Today 365 Data Centers also introduced 365 Quick Start, a colocation services bundle aimed at improving the data center experience and the channel. Customers can buy it online and don’t have to sign a long-term contract.
Scanlon, a veteran telecom executive who turned around metro fiber Yipes and sold it to India’s Reliance Communications for $300M in 2007, took over 365 Data Centers in January. He says that most big data-center operations operate mostly as real-estate landlords who want to lock clients into big, long-term contracts, which is not friendly to most businesses.
“The long-term lease agreements are arduous,” says Scanlon. “When you think about the obligation of a customer that’s growing to make a 3-5 year decision on a commitment, it doesn’t fit with their growth plans.”
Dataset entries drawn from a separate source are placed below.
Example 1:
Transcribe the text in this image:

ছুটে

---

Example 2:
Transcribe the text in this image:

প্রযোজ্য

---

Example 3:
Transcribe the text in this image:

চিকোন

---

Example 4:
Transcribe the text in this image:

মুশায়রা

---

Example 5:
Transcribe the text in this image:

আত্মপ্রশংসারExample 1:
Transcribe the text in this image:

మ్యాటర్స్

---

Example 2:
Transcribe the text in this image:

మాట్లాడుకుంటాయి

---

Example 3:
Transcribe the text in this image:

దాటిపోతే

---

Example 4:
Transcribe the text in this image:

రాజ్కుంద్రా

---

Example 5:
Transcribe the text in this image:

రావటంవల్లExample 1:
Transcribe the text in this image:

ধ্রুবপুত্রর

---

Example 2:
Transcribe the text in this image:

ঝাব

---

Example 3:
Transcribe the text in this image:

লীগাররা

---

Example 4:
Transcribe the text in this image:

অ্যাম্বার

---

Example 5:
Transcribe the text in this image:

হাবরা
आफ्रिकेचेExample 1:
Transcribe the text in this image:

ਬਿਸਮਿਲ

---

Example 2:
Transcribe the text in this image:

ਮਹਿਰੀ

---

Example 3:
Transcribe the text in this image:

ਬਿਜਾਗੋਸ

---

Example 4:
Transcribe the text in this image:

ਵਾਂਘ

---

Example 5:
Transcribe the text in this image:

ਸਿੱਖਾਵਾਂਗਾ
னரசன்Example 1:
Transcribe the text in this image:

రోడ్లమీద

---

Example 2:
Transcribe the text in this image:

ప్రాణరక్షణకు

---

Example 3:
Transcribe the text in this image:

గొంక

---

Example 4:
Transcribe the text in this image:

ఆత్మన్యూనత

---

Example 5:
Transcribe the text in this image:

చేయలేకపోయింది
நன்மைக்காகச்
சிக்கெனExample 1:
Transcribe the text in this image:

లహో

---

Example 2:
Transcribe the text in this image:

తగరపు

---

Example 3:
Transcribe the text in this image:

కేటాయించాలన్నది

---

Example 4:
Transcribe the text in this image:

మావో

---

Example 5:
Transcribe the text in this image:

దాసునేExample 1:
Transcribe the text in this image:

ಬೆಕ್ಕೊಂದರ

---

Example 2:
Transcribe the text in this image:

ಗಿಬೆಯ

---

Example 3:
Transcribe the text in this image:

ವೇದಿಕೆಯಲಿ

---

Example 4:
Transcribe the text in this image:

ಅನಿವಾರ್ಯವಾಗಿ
Scanlon says the big data centers have also been pushed by their investors into the REIT (Real Estate Investment Trust) model, which doesn’t meld well with the technology goals of many growing companies. He wants the data-center company pursuing a more flexible, technology driven model.
“Think of us as more as a hotel than a rental apartment. Switching costs are so high. We are trying to bring the data center services into line with telecom and software industry.”
Backed by Housatonic Partners and Crosslink Capital, 365 Data Centers has about $50M in revenue and is now cash-flow positive. The company bought 17 data centers from Equinix in 2012. Scanlon says if the company can execute on its model, which is to pursue media-sized urban areas that may not be saturated with the big data-center competition, there is accesss to “unlimited capital” for expansion.